Consider this data set:
> DATA <- data.frame(Agreement_number = c(1,1,1,1,2,2,2,2),
+ country = c("Canada","Canada", "USA", "USA", "Canada","Canada", "USA", "USA"),
+ action = c("signature", "ratification","signature", "ratification", "signature", "ratification","signature", "ratification"),
+ signature_date = c(2000,NA,2000,NA, 2001, NA, 2002, NA),
+ ratification_date = c(NA, 2001, NA, 2002, NA, 2001, NA, 2002))
> DATA
Agreement_number country action signature_date ratification_date
1 Canada signature 2000 NA
1 Canada ratification NA 2001
1 USA signature 2000 NA
1 USA ratification NA 2002
2 Canada signature 2001 NA
2 Canada ratification NA 2001
2 USA signature 2002 NA
2 USA ratification NA 2002
As you can see, half of the rows have duplicate information. For a small data set like this it is really easy to remove duplicates. I could use the coalesce function (dplyr package), get rid of the "action" column and then erase all the irrelevant rows. Though, there many other ways. The final result should look like this:
> DATA <- data.frame( Agreement_number = c(1,1,2,2),
+ country = c("Canada", "USA", "Canada","USA"),
+ signature_date = c(2000,2000,2001,2002),
+ ratification_date = c(2001, 2002, 2001, 2002))
> DATA
Agreement_number country signature_date ratification_date
1 Canada 2000 2001
1 USA 2000 2002
2 Canada 2001 2001
2 USA 2002 2002
The problem, is that my real data set is MUCH bigger (102000 x 270) and there are many more variables. The real data is also more irregular and there are more absent values. The coalesce function seems very slow. The best loop I could make so far still takes up to 5-10 minutes to run.
Is there a simple way of doing this which would be faster? I have the feeling that there must be some function in R for that kind of operation, but I couldn't find any.

§ **RECORD SET**:
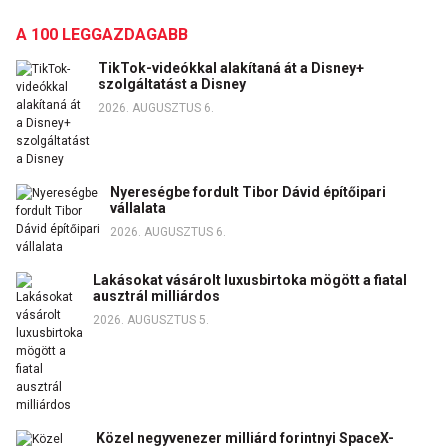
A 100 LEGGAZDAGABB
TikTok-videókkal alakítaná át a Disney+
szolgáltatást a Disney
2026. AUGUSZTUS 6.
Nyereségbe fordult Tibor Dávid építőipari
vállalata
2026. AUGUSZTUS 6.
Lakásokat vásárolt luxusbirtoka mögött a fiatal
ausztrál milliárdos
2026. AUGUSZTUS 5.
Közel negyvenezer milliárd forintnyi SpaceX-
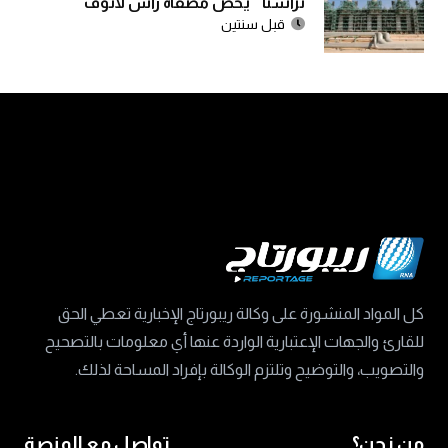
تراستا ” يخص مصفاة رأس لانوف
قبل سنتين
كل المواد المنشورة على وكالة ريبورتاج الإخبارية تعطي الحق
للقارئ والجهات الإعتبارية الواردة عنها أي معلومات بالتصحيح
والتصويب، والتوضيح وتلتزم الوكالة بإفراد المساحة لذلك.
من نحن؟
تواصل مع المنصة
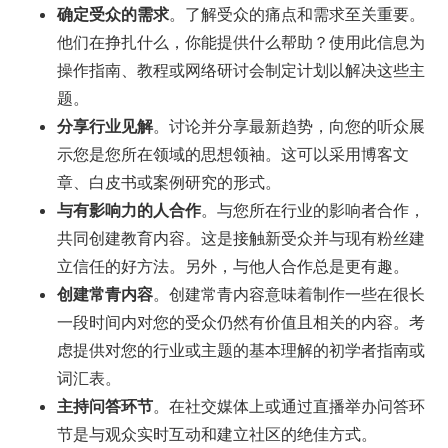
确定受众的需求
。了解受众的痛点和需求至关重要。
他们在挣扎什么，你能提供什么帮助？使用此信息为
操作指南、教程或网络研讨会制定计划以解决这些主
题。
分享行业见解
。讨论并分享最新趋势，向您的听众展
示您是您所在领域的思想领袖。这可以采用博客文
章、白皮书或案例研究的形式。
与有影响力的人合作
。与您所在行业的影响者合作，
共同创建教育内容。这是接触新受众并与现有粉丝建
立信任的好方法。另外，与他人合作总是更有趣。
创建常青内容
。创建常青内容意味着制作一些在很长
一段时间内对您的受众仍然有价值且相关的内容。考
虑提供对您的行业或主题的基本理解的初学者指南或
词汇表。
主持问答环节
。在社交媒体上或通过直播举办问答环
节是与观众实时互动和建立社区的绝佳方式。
...
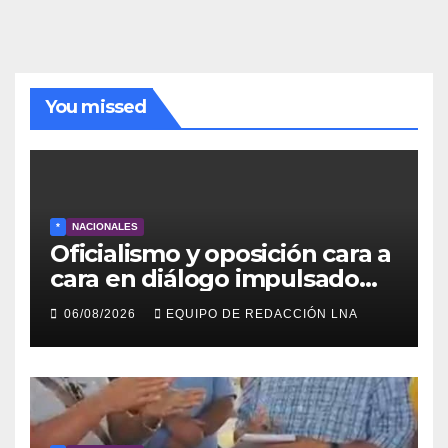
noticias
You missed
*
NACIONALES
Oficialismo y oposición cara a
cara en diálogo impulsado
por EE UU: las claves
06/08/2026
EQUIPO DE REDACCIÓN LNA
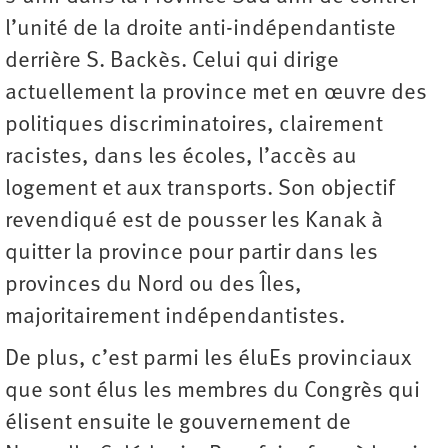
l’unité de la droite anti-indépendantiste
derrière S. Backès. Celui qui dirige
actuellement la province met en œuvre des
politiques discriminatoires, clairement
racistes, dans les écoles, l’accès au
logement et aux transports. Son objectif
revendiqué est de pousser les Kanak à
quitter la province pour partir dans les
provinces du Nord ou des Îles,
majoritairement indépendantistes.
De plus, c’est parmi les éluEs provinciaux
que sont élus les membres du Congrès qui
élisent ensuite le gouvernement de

§ **QUESTIONS ON THE MATERIAL**:
[1] Could you reproduce the post about collapsing duplicate rows in R, starting at "Consider this data" and ending at "2001, NA, 2002))"?
[2] Can you take up the R post on merging signature and ratification rows and carry it on from its final sentence?

§ **EXPECTED RESPONSES**:
[1]
Consider this data set:
> DATA <- data.frame(Agreement_number = c(1,1,1,1,2,2,2,2),
+ country = c("Canada","Canada", "USA", "USA", "Canada","Canada", "USA", "USA"),
+ action = c("signature", "ratification","signature", "ratification", "signature", "ratification","signature", "ratification"),
+ signature_date = c(2000,NA,2000,NA, 2001, NA, 2002, NA),
+ ratification_date = c(NA, 2001, NA, 2002, NA, 2001, NA, 2002))

[2]
I think you need dcast. The version in the data.table library calls itself "fast", and in my experience, it is speedy on large datasets.
First, let's create one column which is either the signature_date or ratification_date, depending on the action
library(data.table)
setDT(DATA)[, date := ifelse(action == "ratification", ratification_date, signature_date)]
Now, let's cast it so that the action are the columns and the value is the date
wide <- dcast(DATA, Agreement_number + country ~ action, value.var = 'date')
So wide looks like this
Agreement_number country ratification signature
1 1 Canada 2001 2000
2 1 USA 2002 2000
3 2 Canada 2001 2001
4 2 USA 2002 2002
The OP has told that his production data has 100 k rows x 270 columns, and speed is a concern for him. Therefore, I suggest to use data.table.
I'm aware that Harland also has proposed to use data.table and dcast() but the solution below is a different approach. It brings the rows in the correct order and copies the ratification_date to the signature row. After some clean-up we get the desired result.
library(data.table)
# coerce to data.table,
# make sure that the actions are ordered properly, not alphabetically
setDT(DATA)[, action := ordered(action, levels = c("signature", "ratification"))]
# order the rows to make sure that signature row and ratification row are
# subsequent for each agreement and country
setorder(DATA, Agreement_number, country, action)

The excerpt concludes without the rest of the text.